As regard the treatment method, the spokesman said incineration was recommended in the relevant Environmental Impact Assessment Report, endorsed by the Advisory Council on the Environment and also approved by the Director of Environmental Protection under the Environmental Impact Assessment Ordinance, following extensive public consultation in early 2002," he said.

During the EIA study for the decommissioning of the former Cheoy Lee Shipyard, CED had assessed various options for treatment of dioxin residues that were generated after the dioxin-contaminated soil went through the thermal desorption process.  Both incineration and non-incineration technologies were examined for treatment of the residues. 

"Incineration at the CWTC was finally adopted as it was concluded to be the proven and very effective technology to treat dioxin residues and was in line with international practices." 

Non-incineration technology such as Based Catalyzed Dechlorination (BCD) was evaluated but not adopted because of its lower destruction efficiency (99.99%- 99.999%) in comparison with incineration (99.9999%).  BCD would also generate five times more by-product residues requiring further treatment, and would result in double-handling and potentially more secondary environmental impacts. 

BCD is an emerging technology (that is, one that is in the development and demonstration phase) without a long performance track record.

With adequate spare capacity and state-of-the-art technology including effective air pollution control devices, CWTC can effectively and safely decompose dioxins into harmless carbon dioxide and water vapour. 

The CWTC adopts the most stringent international standard for dioxin emission (i.e. less than 0.1 nanogramme per cubic metre).  The dioxin concentrations of the flue gas from the chimney will be subject to vigorous monitoring to ensure stringent emission standard is met. 

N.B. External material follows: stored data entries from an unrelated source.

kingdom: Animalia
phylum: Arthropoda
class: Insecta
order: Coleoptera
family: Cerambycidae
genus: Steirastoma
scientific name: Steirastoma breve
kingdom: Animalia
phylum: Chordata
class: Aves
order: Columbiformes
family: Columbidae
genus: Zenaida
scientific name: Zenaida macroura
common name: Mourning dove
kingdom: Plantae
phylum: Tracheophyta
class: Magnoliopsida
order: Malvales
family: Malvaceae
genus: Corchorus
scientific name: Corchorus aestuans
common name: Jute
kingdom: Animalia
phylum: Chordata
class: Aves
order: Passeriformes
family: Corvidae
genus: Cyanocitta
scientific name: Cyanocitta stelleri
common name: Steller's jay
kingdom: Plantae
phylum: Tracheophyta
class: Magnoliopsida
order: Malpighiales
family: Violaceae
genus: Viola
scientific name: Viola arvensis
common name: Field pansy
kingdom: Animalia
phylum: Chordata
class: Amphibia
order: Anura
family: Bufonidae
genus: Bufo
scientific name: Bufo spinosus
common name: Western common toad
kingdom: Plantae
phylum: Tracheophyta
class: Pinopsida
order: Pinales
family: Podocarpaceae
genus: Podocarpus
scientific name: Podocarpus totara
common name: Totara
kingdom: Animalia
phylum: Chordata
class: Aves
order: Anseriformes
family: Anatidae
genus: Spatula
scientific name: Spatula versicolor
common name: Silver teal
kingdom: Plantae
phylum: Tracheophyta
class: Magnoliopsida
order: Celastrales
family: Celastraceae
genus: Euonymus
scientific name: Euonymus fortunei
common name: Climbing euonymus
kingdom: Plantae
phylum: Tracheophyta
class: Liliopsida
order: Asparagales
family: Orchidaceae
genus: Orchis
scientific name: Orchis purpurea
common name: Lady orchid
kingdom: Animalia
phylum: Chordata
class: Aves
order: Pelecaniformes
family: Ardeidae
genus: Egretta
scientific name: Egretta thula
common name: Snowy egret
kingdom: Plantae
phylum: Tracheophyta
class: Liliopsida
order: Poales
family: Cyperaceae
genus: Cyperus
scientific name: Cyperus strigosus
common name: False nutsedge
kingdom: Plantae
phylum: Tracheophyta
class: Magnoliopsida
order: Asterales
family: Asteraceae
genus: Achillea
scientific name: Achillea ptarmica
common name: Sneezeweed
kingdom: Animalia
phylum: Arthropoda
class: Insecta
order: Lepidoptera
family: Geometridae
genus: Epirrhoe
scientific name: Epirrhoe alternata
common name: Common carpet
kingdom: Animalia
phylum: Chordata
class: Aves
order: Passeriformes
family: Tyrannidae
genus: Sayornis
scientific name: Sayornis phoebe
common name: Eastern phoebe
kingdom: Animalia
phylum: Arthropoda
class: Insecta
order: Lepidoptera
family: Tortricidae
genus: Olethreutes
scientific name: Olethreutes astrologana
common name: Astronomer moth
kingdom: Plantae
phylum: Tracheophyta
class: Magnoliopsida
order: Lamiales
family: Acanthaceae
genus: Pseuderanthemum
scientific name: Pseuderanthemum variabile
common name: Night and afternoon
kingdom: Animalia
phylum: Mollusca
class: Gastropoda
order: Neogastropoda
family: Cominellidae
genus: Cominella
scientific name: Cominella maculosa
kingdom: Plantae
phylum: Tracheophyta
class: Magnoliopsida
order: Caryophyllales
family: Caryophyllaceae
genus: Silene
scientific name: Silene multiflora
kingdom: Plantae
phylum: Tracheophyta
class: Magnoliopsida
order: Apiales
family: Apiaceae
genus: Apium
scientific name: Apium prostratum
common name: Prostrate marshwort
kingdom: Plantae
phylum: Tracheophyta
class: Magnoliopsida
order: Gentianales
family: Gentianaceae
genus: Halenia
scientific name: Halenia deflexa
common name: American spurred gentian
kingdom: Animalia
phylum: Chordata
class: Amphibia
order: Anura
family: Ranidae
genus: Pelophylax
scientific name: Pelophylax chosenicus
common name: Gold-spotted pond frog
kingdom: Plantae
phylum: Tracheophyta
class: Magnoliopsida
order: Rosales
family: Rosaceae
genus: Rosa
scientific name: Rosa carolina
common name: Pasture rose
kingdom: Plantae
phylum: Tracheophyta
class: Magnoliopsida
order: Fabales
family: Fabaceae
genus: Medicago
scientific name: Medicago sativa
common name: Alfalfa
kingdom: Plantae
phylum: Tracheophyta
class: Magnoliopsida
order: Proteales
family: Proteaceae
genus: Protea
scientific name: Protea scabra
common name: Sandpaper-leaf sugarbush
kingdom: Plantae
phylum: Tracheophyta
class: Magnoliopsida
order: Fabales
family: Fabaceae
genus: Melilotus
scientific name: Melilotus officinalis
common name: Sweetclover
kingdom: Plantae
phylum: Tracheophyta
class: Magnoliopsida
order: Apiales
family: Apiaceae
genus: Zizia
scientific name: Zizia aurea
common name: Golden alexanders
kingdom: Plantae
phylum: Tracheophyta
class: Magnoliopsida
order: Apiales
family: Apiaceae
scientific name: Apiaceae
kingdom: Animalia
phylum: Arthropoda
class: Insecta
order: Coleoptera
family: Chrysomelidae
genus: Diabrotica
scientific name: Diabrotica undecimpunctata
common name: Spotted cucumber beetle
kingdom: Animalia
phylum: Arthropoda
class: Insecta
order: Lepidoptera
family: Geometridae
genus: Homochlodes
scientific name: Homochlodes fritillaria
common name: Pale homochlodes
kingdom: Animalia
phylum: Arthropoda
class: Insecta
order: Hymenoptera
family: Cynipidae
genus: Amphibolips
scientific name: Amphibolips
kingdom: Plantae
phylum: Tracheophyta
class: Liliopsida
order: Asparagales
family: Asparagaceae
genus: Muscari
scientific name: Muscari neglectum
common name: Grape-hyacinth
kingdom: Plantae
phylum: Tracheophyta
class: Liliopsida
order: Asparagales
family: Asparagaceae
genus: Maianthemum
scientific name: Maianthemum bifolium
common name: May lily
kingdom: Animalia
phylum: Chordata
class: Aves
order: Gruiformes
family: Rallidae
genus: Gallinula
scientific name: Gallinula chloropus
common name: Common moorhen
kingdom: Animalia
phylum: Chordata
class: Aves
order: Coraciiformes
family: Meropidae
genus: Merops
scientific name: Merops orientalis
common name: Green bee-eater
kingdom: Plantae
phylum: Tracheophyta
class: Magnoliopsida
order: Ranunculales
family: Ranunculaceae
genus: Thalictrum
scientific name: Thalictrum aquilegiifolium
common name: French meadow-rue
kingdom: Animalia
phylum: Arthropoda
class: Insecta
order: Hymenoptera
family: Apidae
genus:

A performance test (trial incineration) will also be carried out to check the treatment efficiency of the residues at CWTC.  In accordance with the Environmental Permit condition, the test report will be submitted to EPD for approval. 

"No transportation of residues, except for the purpose of performance test, to CWTC for incineration will be allowed before EPD's approval is obtained," the spokesman said.

An Independent Expert Assessor has been employed to verify the effectiveness of the transportation and incineration processes, he added.

The spokesman urged members of Kwai Tsing District Council and other concerned group to resolve their differences through discussions instead of by taking drastic actions.